TVC has the numbers to prove that its GPS system isn’t fulfilling its intended role. After the FAA put in the new system in 2008, the airport monitored its flight cancellation rates closely to see if they would improve. For four years, TVC watched as the technology failed to serve its full purpose. With no improvements in cancellation or flight diversion rates, TVC reached out to the FAA in 2012 to see about outfitting Runway 10 with an ILS system that could allow for improved navigation in low-visibility situations.

“At that time, the FAA said they were no longer funding ILS [installations],” Klein says. “They were going to all satellite-based. So since that timeframe, we’ve had to work to justify to the FAA that there was a case here [for ILS]. We were receiving multiple cancellations and multiple delays, so we started keeping track of this and studying this, and we appealed to the FAA on multiple occasions. Finally, in 2019, we convinced the FAA that we should proceed forward with an ILS because the GPS wasn't providing the same reliability.”

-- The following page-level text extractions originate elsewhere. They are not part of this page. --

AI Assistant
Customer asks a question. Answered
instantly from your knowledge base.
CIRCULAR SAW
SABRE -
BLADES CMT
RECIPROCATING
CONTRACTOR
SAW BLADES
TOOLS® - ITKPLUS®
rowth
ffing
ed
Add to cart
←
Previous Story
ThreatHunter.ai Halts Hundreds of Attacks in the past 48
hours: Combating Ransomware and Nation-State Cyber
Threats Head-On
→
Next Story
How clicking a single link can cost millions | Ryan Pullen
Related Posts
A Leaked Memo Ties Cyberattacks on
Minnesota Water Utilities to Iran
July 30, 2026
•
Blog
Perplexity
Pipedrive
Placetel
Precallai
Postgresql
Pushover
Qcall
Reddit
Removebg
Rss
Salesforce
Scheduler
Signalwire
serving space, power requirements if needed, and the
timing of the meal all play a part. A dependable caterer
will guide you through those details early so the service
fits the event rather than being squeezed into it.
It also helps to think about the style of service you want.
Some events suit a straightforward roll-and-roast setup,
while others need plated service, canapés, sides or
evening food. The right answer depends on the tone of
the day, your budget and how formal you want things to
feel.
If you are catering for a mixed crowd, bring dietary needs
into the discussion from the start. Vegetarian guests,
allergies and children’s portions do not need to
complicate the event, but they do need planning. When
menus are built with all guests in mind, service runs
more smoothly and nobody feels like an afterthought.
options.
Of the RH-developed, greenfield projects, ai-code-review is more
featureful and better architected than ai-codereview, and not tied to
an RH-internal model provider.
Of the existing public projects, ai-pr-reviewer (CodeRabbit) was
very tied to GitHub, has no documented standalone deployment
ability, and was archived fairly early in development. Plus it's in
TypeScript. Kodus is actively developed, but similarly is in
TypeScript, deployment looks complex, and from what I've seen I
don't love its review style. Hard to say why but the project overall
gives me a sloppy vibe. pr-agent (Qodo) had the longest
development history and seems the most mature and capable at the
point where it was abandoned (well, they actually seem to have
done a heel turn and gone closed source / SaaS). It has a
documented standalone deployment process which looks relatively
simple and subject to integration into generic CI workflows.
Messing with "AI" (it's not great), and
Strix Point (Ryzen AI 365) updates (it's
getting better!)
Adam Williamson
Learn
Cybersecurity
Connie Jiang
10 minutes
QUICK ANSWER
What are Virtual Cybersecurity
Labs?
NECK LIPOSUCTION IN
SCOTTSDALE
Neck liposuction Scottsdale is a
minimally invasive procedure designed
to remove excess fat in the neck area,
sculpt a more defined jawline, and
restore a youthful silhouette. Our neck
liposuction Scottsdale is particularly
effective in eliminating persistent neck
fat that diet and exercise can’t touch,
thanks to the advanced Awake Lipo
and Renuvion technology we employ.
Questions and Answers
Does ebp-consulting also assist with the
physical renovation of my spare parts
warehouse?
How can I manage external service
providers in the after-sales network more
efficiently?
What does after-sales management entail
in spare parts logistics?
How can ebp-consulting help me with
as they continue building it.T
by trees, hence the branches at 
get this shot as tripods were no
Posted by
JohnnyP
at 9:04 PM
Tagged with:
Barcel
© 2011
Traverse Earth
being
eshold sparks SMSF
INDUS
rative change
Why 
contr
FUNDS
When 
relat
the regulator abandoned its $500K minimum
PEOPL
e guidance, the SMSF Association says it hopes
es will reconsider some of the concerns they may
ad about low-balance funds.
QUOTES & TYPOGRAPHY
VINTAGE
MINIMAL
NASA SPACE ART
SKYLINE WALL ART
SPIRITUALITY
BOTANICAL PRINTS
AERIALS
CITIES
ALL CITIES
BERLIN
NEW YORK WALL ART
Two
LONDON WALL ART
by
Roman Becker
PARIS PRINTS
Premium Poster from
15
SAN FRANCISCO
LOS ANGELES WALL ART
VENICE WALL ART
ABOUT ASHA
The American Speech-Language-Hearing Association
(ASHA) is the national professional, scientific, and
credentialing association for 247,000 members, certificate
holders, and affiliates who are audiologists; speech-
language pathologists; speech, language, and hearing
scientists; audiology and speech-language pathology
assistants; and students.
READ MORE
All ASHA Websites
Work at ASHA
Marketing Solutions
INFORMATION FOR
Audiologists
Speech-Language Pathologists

The catch? While the FAA will allow TVC to go forward with an ILS installation, the airport will have to pay for the system not with federal grant dollars but with “passenger facility charge” dollars, or PFC. It’s the PFC –  a $4.50 surcharge on every TVC ticket – that is funding the “study, development, and construction” of an ILS on Runway 10.

TVC is working on design and engineering steps for the antenna-based ILS system, which the FAA will ultimately have to approve and build out. Klein expects the preparatory steps to be done this year, with construction to begin next year. Ideally, the ILS system will be fully online “at the end of 2022 or going into early 2023.”

Klein estimates the cost of the Runway 10 ILS at “approximately $4 million” – though the project could grow to include an upgrade for TVC’s existing ILS system on Runway 28. That system has been in place since the ‘90s, and Klein speculates that an installation on Runway 10 might also “give the FAA an opportunity to put in equipment there.” If so, however, he says the FAA would foot the bill for that upgrade.

Regardless of what happens on Runway 28, the TVC team is pleased to finally have a plan in to bring ILS technology to Runway 10 and saving dozens of flights in snow, fog, or thunderstorms from being canceled each year.

“When you look at having this ILS, it’s one of the biggest issues that affects the airport and traffic,” Klein says. “When we get this installed, to me, it’s like opening up a brand-new Front Street.”